SHERROD: Could not have if - I remember one time. We were doing this party for an insurance company. They had one black guy on there who was of - on a certain level, like a vice president or whatever. And quite naturally, so you know, we had to feed them dinner. And man, word spread across that darn country club, like (whispering) there's a black person in the dining room. Say what? What is he doing in there? What? No. He's going to have dinner. I said, no way.
So the manager, L.J. Griffiths (ph), he got involved. And he called everybody together, the dining room staff. And what he did was have my waiters to go and get some room dividers and put the black person over in the right-hand corner. I will never forget the area. It was like a six-top or something. They set him up over in that right-hand corner and then got about four room dividers and blocked that darn six-top off...
SIMON: My God.
SHERROD: ...So that the other members couldn't be walking down the hallway and see that person eating in the dining room.
SIMON: My God.
SHERROD: It was - I mean, we went through a hell of a lot.
SIMON: Working hard and quiet was something chef Sherrod learned from his father. He remembers a terrible day when his father was pulled over in his car near their house for no reason and threatened with violence. His mother talked the police out of whatever they were about to do. His father returned to their house with great dignity but said nothing.
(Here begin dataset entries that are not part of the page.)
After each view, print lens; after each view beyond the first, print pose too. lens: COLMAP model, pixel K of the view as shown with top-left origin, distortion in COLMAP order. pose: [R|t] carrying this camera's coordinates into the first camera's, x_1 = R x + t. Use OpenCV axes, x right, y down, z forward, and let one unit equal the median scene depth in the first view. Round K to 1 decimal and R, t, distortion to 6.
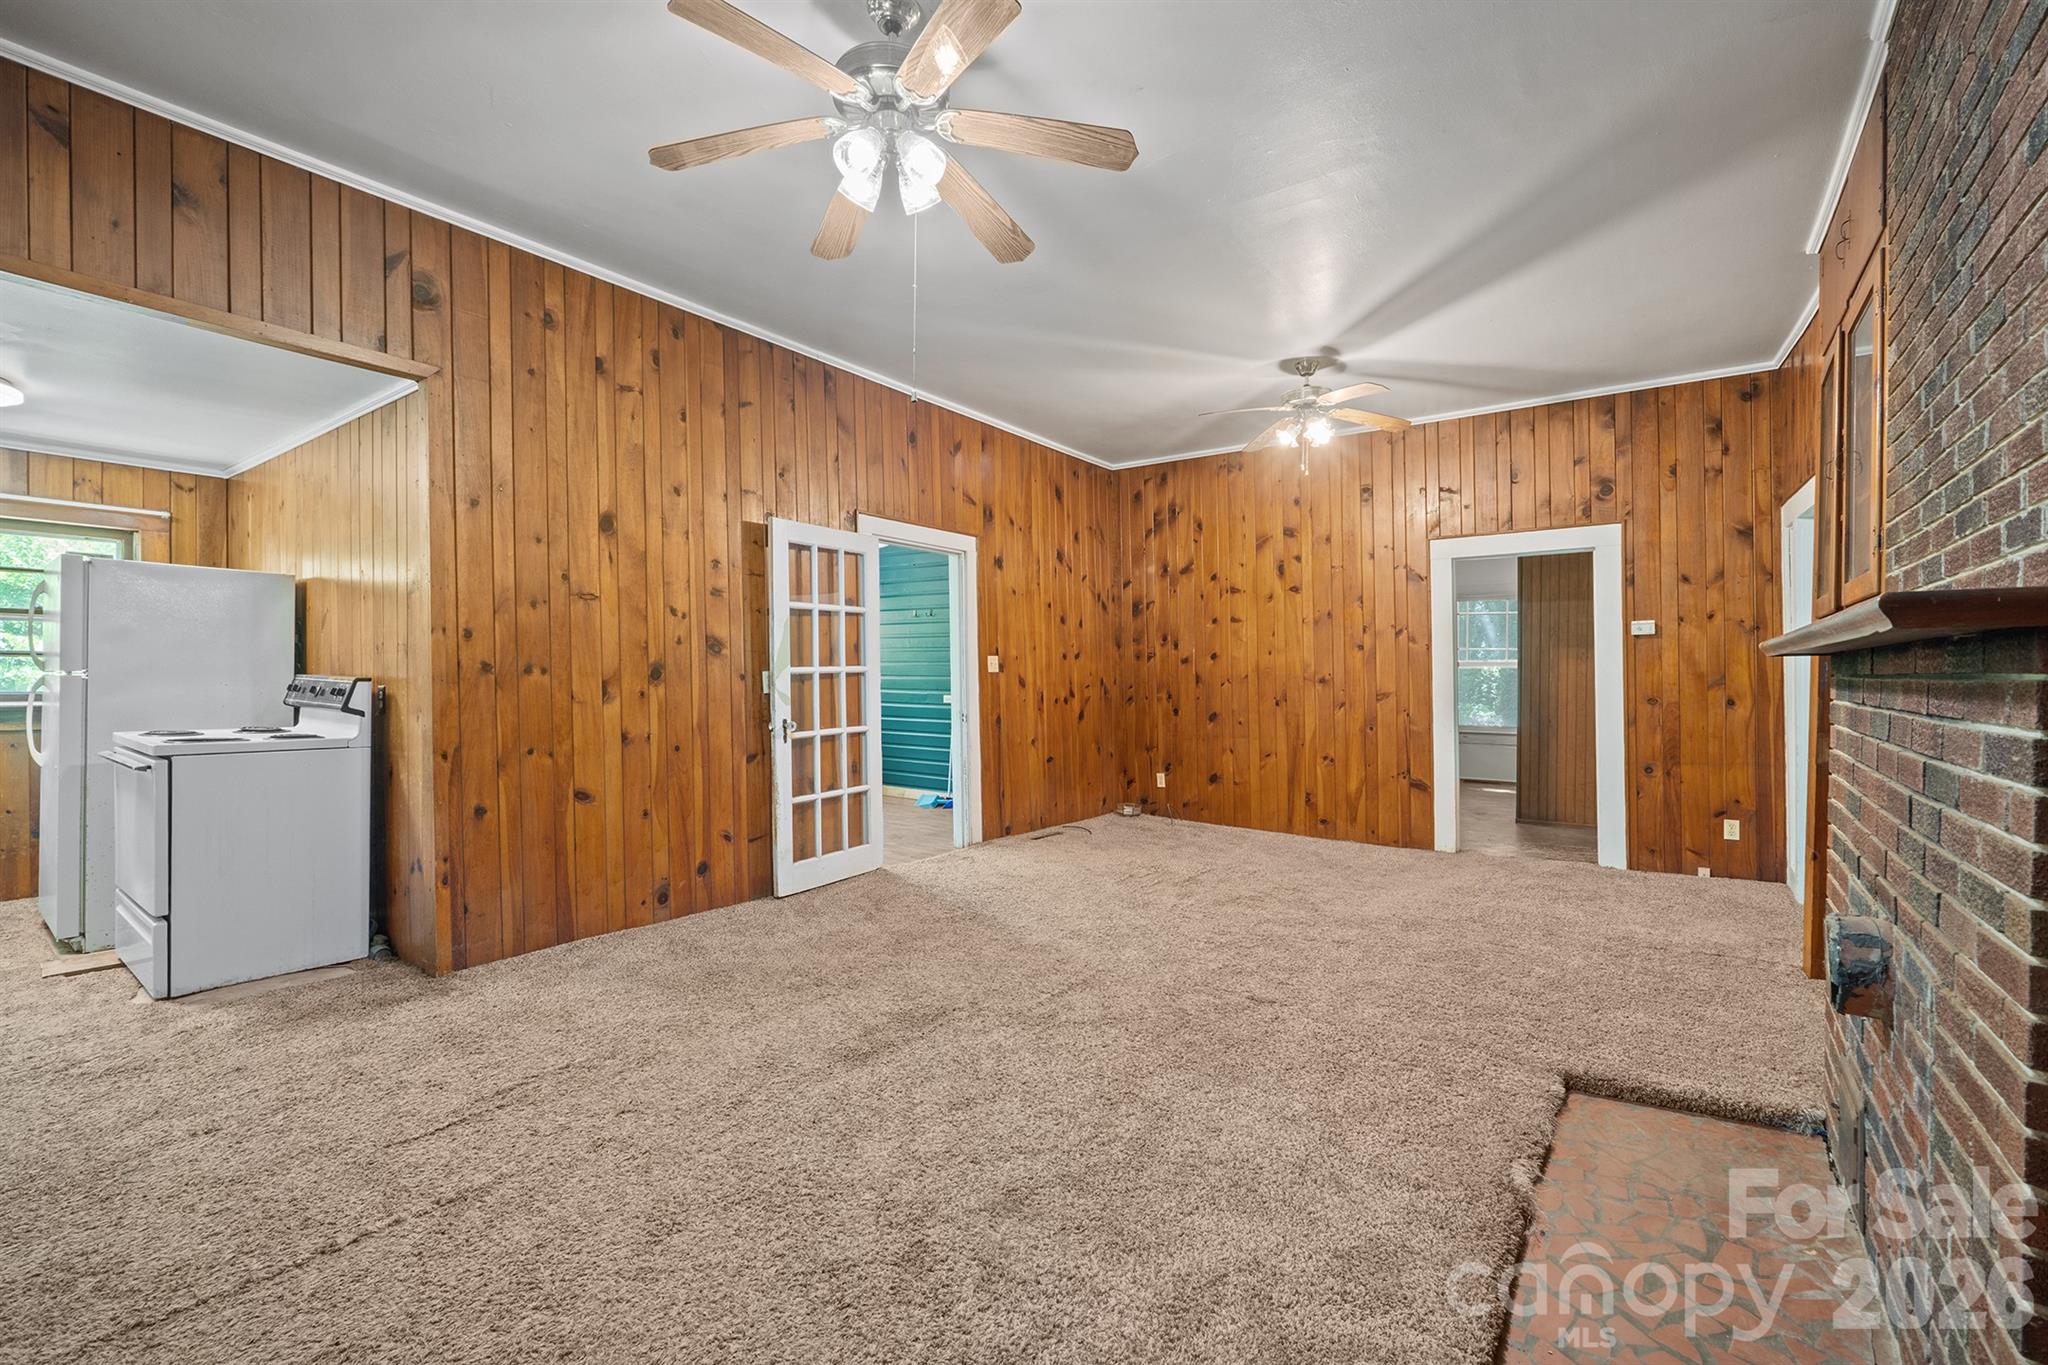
lens RADIAL K [[864.5, 0, 1024.5], [0, 864.5, 687.0], [0, 0, 1]] dist [-0.001809, -0.000203]
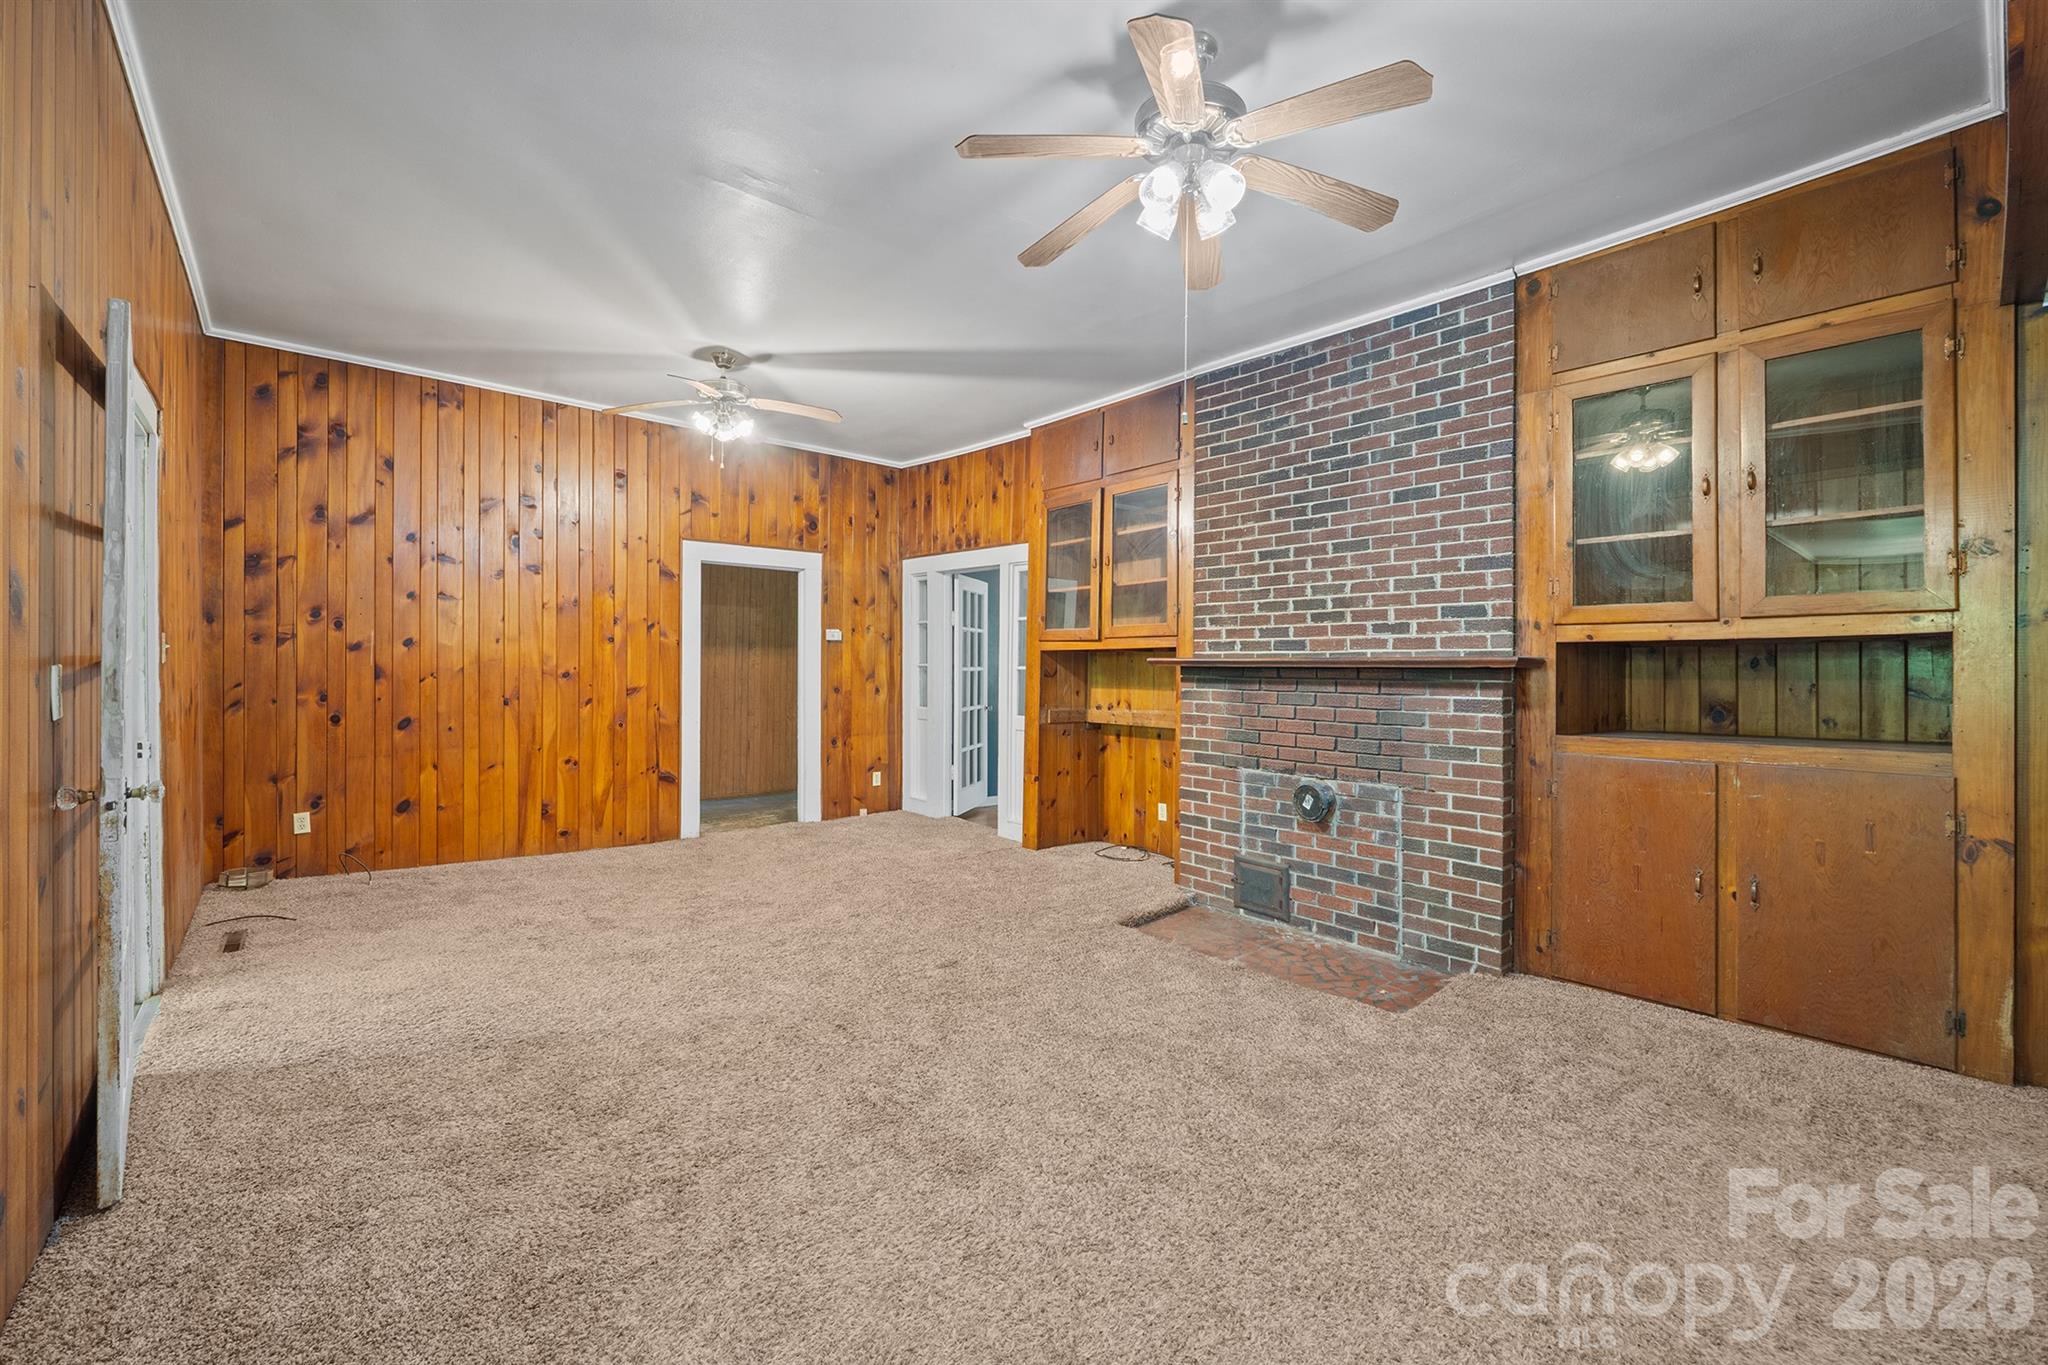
lens RADIAL K [[870.6, 0, 1036.6], [0, 870.6, 654.4], [0, 0, 1]] dist [-0.005921, -0.000526]
pose [[0.223763, 0.018303, 0.974472, -0.634619], [0.002281, 0.999811, -0.019302, -0.015391], [-0.974641, 0.006542, 0.223679, 0.495199]]
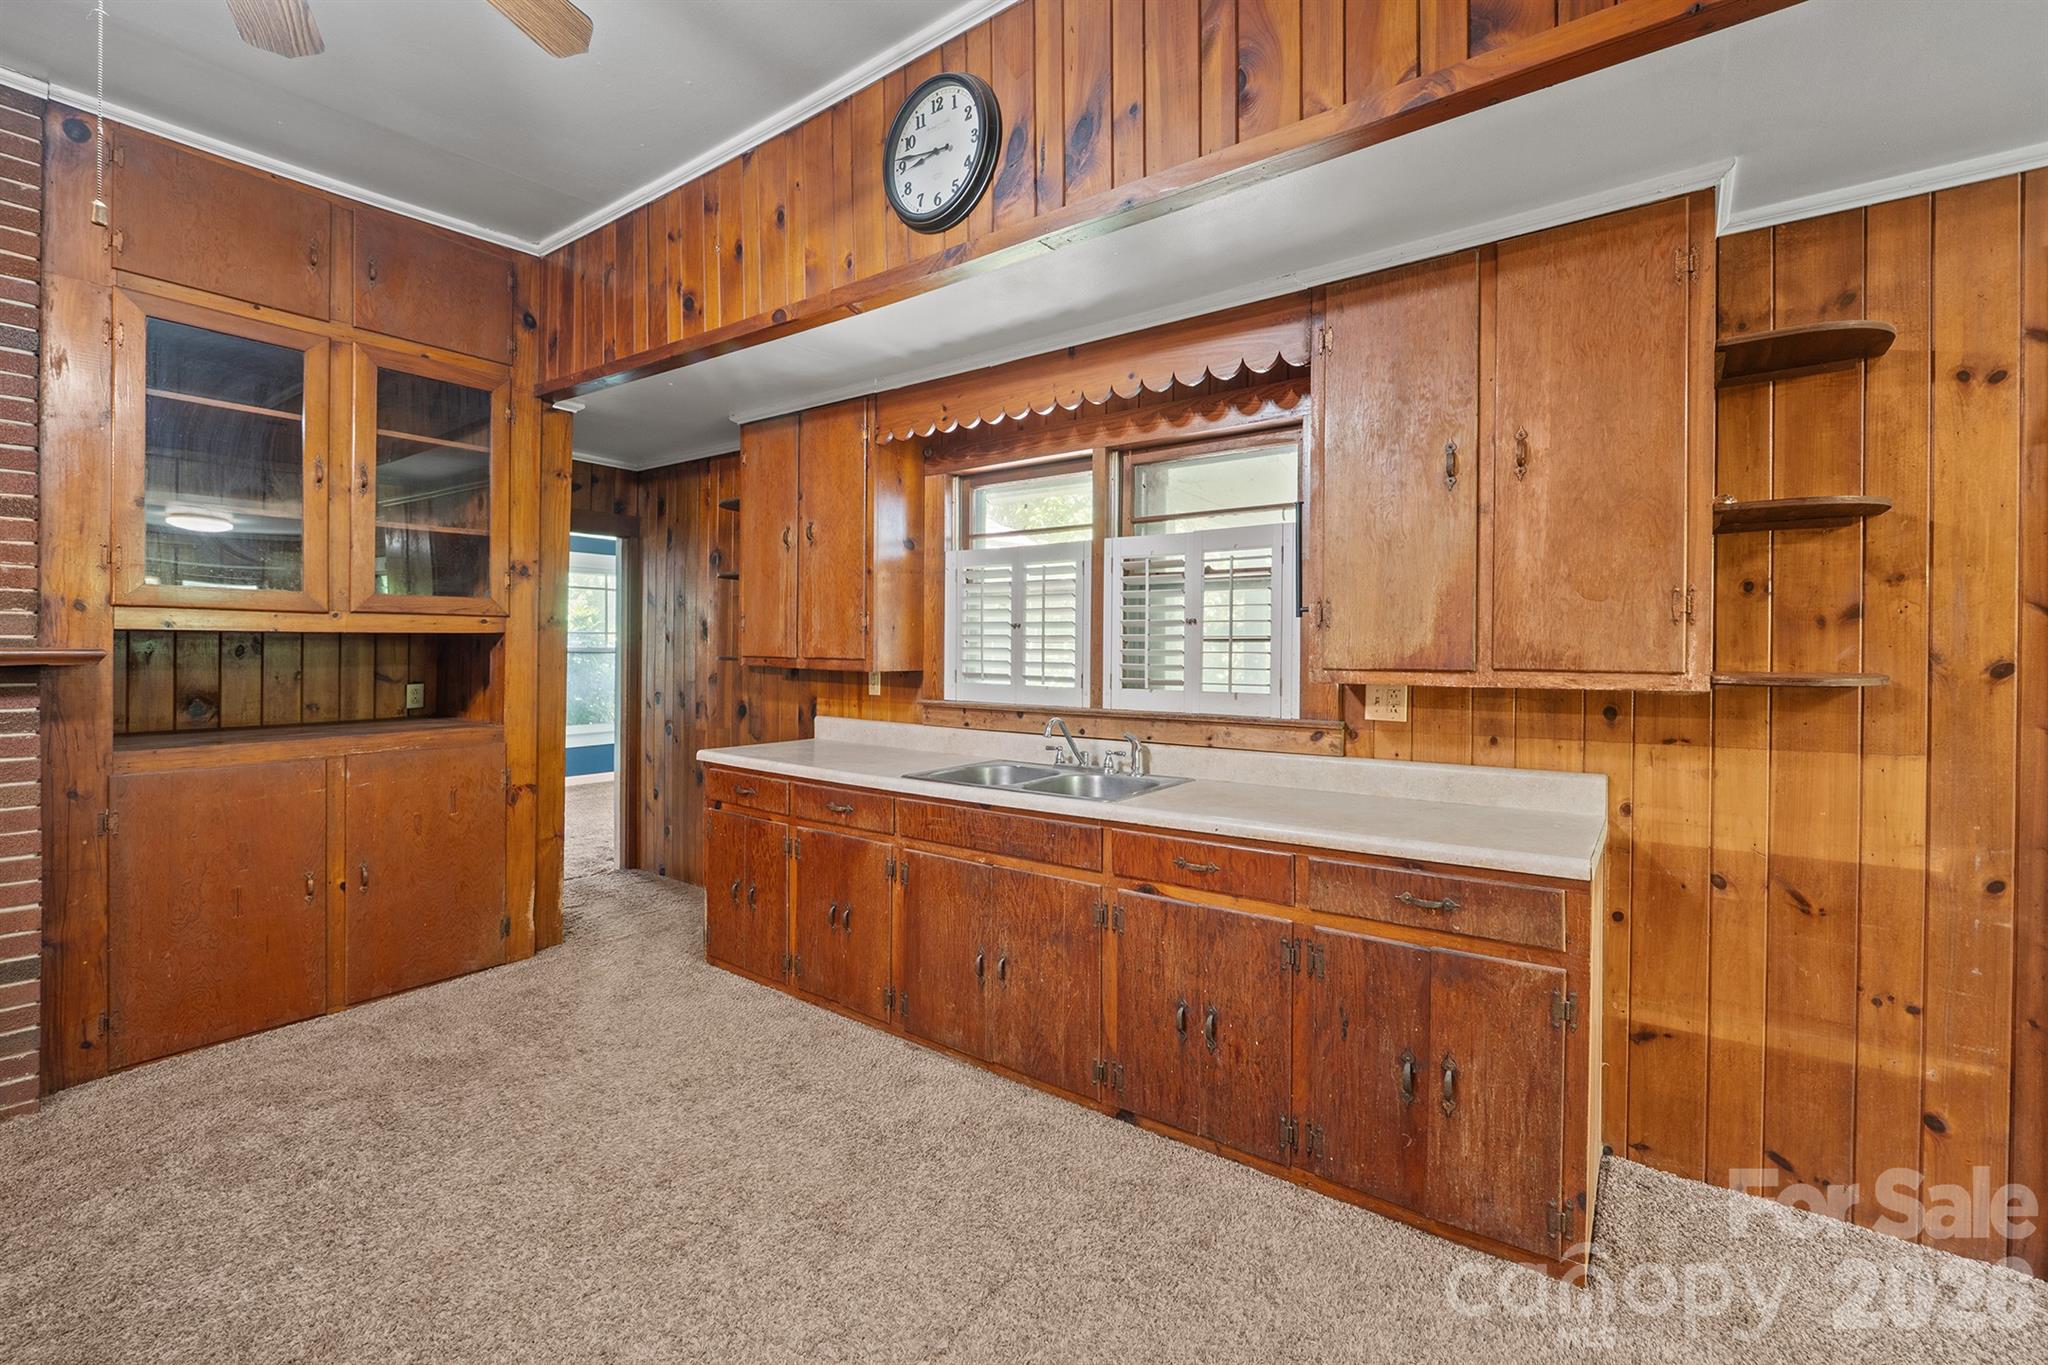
lens RADIAL K [[859.1, 0, 1029.1], [0, 859.1, 657.0], [0, 0, 1]] dist [-0.007306, -0.000344]
pose [[-0.999913, -0.011039, 0.007171, -0.376624], [-0.010889, 0.999727, 0.020692, -0.041963], [-0.007398, 0.020612, -0.999760, 0.806629]]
SHERROD: That was a change in time of my life, when Daddy got out of the car and went into the bedroom there, the front bedroom. And I was wondering, like, what? Why Daddy go in there and close the door? You know, he usually going to go out in the yard and do something, sit on the front porch. So I went - I opened the door. Daddy was in there trying to get him another pair of pants. He had peed on himself.
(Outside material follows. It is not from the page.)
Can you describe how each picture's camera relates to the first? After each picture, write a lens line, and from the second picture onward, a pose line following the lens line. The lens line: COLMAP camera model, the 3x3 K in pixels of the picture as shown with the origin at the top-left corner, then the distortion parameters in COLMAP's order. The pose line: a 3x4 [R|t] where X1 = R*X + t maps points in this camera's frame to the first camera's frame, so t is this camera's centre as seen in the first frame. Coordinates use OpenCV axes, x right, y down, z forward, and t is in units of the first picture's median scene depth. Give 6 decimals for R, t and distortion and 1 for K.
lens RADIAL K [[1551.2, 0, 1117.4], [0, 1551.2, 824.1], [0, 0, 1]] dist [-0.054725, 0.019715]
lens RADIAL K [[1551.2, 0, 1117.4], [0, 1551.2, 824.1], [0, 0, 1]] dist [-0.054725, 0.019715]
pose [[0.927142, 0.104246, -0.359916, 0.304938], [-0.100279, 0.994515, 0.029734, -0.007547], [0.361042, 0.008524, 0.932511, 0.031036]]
SHERROD: That's what changed me. He knew that if he had said something, we wouldn't have been able to eat for quite a while.
SHERROD: He wouldn't have been able to work. So that taught me something right then. Now, you got to come up with a reason to keep working. Don't let people intimidate you. That's how I made it at that country club.
SIMON: Clayton Sherrod became the first black executive chef at that segregated country club, just six years after he started as a dishwasher. Now he's got a catering company, appears on TV as much as any cable news pundit and just started a culinary school at Lawson State Community College.
What's the key to understanding food here?
SHERROD: To me, the key to food, especially in - let me just say this part of the country...
SHERROD: ...Is realizing and recognizing the basics. While I was at the country club, I always cooked French, Italian. My first restaurant I opened was a French restaurant. Cooking things that was from somewhere else made me realize - here in Birmingham, we were good with doing what was - you know, cooking what's already here, what's being grown right around the corner, extremely fresh...
SIMON: I got to tell you, chef.
SIMON: I haven't seen a salad here yet that doesn't have pork in it.
SHERROD: (Laughter) You are in the South, man.
SIMON: Chefs Clayton Sherrod and Frank Stitt, just two of the great chefs of Birmingham.